Efficiency in the Regulatory Crucible: Navigating 21st Century ‘Smart’ Technology and Power
George Washington Journal of Energy & Environmental Law, Vol. 3, p. 1, 2012
33 Pages Posted: 24 Oct 2012
Date Written: 2012
Abstract
The flow of money in U.S. energy policy choices has consequences, and the Obama administration’s 2009 federal stimulus package presents an interesting policy scenario. The current administration wants to pivot postindustrial America away from emitting global-warming gases and powering its economy with fossil fuels. Indeed, changing the energy technology and infrastructure of the United States has been the cornerstone of the Obama administration’s domestic policy. The federal government devoted significant amounts of stimulus funding to this agenda. It also maintained preferences for certain investments in energy efficiency and renewable energy through the tax code. A change of this significance revolving around a resource as essential as energy is a fundamental shift that has happened only a few times in history and could well be one of the most profound changes of the century.

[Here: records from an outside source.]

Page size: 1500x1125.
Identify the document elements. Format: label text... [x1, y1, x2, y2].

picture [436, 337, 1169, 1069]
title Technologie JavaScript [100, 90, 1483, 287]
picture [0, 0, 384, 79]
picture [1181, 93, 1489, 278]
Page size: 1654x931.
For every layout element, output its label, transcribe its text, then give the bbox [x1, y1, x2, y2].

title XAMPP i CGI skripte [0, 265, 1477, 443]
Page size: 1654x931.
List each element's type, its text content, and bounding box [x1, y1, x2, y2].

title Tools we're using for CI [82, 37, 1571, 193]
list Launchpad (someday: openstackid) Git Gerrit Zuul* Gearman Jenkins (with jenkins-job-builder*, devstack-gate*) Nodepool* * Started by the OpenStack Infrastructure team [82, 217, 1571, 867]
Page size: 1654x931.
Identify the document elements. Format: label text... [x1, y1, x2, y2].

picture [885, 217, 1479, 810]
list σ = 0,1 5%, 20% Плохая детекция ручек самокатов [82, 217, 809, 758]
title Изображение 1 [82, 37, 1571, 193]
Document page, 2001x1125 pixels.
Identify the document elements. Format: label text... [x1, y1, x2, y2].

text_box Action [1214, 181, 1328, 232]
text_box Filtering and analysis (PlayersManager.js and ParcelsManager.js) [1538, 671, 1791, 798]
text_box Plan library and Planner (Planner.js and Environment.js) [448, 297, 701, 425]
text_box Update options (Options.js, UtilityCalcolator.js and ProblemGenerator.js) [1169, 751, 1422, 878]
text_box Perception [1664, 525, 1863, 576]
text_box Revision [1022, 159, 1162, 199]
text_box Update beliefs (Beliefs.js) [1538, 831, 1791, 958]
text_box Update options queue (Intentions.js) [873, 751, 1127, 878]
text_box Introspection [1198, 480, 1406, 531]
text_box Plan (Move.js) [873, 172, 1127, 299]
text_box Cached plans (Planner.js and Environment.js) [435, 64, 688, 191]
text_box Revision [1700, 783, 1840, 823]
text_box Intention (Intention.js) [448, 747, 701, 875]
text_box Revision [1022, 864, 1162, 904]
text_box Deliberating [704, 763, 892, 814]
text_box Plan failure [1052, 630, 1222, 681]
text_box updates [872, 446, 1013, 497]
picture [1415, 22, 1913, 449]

Even though the Obama administration’s goal was to change the technology of American energy use, the most pressing energy issues are not technological in nature; they are legal, regulatory, practical, and political. This article will follow the money in the 2009 federal stimulus package for each part of the new energy infrastructure puzzle and will chart the policy conundrums and legal barriers that each element confronts. Part I will provide an introduction to the challenges that the development of renewable energy, energy efficiency, and conservation present. Part II will focus in great detail on the development of the smart grid and renewable power in the United States, and the associated legal, regulatory, political, and practical challenges. Part III will focus on the progress of the promotion of energy efficiency and conservation measures in this country, and the primary challenges that these measures face. This article concludes that energy efficiency and conservation measures are a cost-efficient means of beginning to transform our country’s use of and relationship with energy, and that these strategic measures face dramatically fewer roadblocks to progress than do development of renewable energy and its integration into the grid.